Look at Donald Trump, or Hillary if you hate her – whichever one you don’t like – look how adolescent they are. Did you ever see their debates? It was two teenagers trying to win an argument. Trump is in his fucking seventies or something now – he’s still a child. He’s not the only one.
There are millions of us. We haven’t grown up because of the way our culture is these days. We get stuck in these traumas and we don’t process them properly, and we don’t grow up mentally. We don’t learn what our values are. We don’t learn to live with integrity. We’re surrounded by other boy-child’s out there dressed as men.
I don’t really have a solution to this other than honesty.
There’s a great book called Radical Honesty by Dr. Brad Blanton and he actually uses honesty as a measure of this kind of traumatic freeze that we go through, where we get stuck mentally in a former more dishonest age and we don’t develop out of it.

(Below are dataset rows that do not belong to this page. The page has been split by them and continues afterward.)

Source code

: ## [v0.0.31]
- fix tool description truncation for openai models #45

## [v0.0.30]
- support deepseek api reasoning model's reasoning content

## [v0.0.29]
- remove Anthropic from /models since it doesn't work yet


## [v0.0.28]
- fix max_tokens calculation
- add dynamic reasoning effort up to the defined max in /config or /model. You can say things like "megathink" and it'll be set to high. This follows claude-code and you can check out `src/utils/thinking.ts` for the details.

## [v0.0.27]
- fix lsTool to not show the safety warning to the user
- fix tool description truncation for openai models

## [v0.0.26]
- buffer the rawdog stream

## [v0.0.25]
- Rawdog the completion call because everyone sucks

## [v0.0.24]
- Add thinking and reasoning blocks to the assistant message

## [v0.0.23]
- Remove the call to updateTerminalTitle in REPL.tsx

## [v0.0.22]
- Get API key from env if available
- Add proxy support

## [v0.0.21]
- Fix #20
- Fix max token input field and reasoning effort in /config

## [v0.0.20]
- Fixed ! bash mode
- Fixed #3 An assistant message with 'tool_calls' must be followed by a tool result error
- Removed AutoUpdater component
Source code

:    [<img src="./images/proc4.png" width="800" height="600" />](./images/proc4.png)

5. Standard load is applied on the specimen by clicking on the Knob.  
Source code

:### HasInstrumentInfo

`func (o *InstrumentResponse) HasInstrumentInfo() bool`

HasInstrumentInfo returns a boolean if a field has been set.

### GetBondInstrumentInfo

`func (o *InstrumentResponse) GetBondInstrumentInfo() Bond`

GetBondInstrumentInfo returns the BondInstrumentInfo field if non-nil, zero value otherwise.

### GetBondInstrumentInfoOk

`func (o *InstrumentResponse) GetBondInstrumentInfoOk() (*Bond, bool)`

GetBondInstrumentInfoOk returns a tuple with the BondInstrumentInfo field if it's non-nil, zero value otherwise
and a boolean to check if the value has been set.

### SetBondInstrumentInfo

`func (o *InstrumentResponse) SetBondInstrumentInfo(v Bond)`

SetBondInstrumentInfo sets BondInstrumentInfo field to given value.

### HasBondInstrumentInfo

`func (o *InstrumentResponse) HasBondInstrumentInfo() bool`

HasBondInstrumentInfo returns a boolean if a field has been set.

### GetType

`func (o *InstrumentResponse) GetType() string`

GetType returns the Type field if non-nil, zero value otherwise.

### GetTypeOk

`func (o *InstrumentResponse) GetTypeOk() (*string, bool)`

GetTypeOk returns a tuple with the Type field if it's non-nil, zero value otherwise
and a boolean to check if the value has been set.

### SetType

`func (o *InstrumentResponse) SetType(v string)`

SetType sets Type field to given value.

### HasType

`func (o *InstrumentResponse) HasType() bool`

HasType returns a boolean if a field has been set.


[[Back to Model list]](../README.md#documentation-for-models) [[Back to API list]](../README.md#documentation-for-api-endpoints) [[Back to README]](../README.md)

Honesty is what rescued me from boyhood. When I stopped lying, when I stopped trying to make people like me, when I stopped pretending that I couldn’t feel things, when I stopped trying to be cool, when I stopped trying to be attractive, when I stop trying to do anything deceptive to impress people, and just started letting them see the real me. The tired me, the antisocial me, the confused me, the excited me – all those things that I hid.
When started letting them see that, I felt myself transition into manhood. It took a lot of time but I could feel it happen. Every time I was more honest I felt like an adult. Every time I bullshitted in order to stay safe, I felt like a child again.